Multi-sensory experiences
A child who is deaf-blind gets incomplete and inconsistent information that can lead to delays in concept development and reading comprehension. Words take on richer meaning by adding sensory experiences of touch, smell and taste.

Name sign
A unique sign, usually created by a Deaf person, used to identify a person. The sign is often related to a physical attribute.

Object permanence
A child's ability to know that objects continue to exist even though they can no longer be seen or heard (e.g., playing peek-a-boo or searching for a dropped toy).

Opportunities
Students who are deafblind benefit from hands-on, real life experiences to learn the power of literacy in their lives. By exploring the student’s activities at home and in school outside traditional “literacy activities,” we can demonstrate the way literacy can help students, while giving them useful practice.

Paired reading
A research-based strategy for improving fluency, where a child reads aloud to a more fluent reader or re-reads a story with someone who reads at the same level. Involves taking turns reading by sentence, paragraph, page or chapter.

Partial participation
Opportunity to participate in an activity for an individual who may not have all the skills or abilities necessary to perform independently. Uses supports and/or adaptations at points (steps) in the activity sequence the child cannot complete without assistance.

Personal identifier
An item, action, smell or attribute used to identify a person, most often used by people with limited formal methods of communication.
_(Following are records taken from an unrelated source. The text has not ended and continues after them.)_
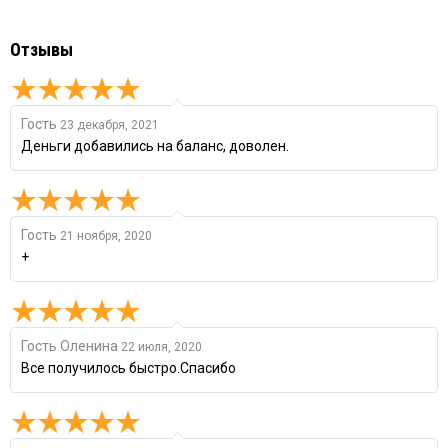
Отзывы
Гость
23 декабря, 2021
Деньги добавились на баланс, доволен.
Гость
21 ноября, 2020
+
Гость Оленина
22 июля, 2020
Все получилось быстро.Спасибо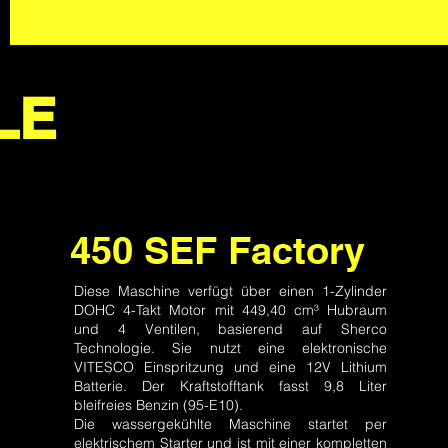
LE
450 SEF Factory
Diese Maschine verfügt über einen 1-Zylinder
DOHC 4-Takt Motor mit 449,40 cm³ Hubraum
und 4 Ventilen, basierend auf Sherco
Technologie. Sie nutzt eine elektronische
VITESCO Einspritzung und eine 12V Lithium
Batterie. Der Kraftstofftank fasst 9,8 Liter
bleifreies Benzin (95-E10).
Die wassergekühlte Maschine startet per
elektrischem Starter und ist mit einer kompletten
Examples include: use of the same cologne, wearing several bangle bracelets, the length of one's hair, a particular tactual greeting.

Reading material
Literature that evokes emotion and/or delves into a variety of attitudes; social stories such as materials on puberty; newspaper articles about current events, local heroes, etc.; readers theatre, which turns text into simple plays with multiple parts for multiple readers; cartoons and graphic novels; and journals.

Response mode
Determining a student’s response mode is a crucial step in assessing what is understood. Some deaf-blind children respond through speech or sign. Others can point to pictures or tactile symbols. Some must use eye gaze or body movement and some may need an assistive technology device.

Socialization
Developing literacy skills requires interaction and support from others.
Common interests provide things to read and write about. Literacy activities provide opportunities for peer interaction.

Student interest
The process of examining a student’s interests and the family’s goals to help the team decide on appropriate literacy goals can lead to rewarding literacy experiences for students who may have been frustrated by traditional literacy programs.

Supports
It is often helpful to increase supports such as models and use of symbols for functional tasks while providing fewer supports and greater access to vocabulary and alternate pencils during writing experiences that focus on self-expression.

Thematic units
Thematic units provide a teacher a way to work on big themes that are embedded in many different curricular areas. For a student who is deafblind, the chance to work on a concept in lots of areas provides a rich understanding.

Tracking
The ability to visually follow moving objects horizontally, vertically, or in an oblique plane.

Trusting relationship
Requires proximity, consistency and ongoing contact. Offers a calming presence and access to people, objects and activities.

Turn-taking
The back and forth interaction needed to have a conversation.

Visual fixation
To direct a gaze and hold an object in view.

Visual shift
Process of looking from one object to another.

Word sort
A word sort is a strategy to help introduce vocabulary words by comparing words as they fit into categories. For a student who is deafblind, the ability to see the connection of a new word to words for which they already have a conceptual understanding is really helpful.

Writing
Typical children begin writing by scribbling at a young age. A child writing with an alternate pencil or a keyboard will scribble by producing random letters. When writing with symbols or words, children will make random choices. Accept and respond to these early writing attempts just as you would for a typical child – praise them, celebrate them, and attach meaning to them.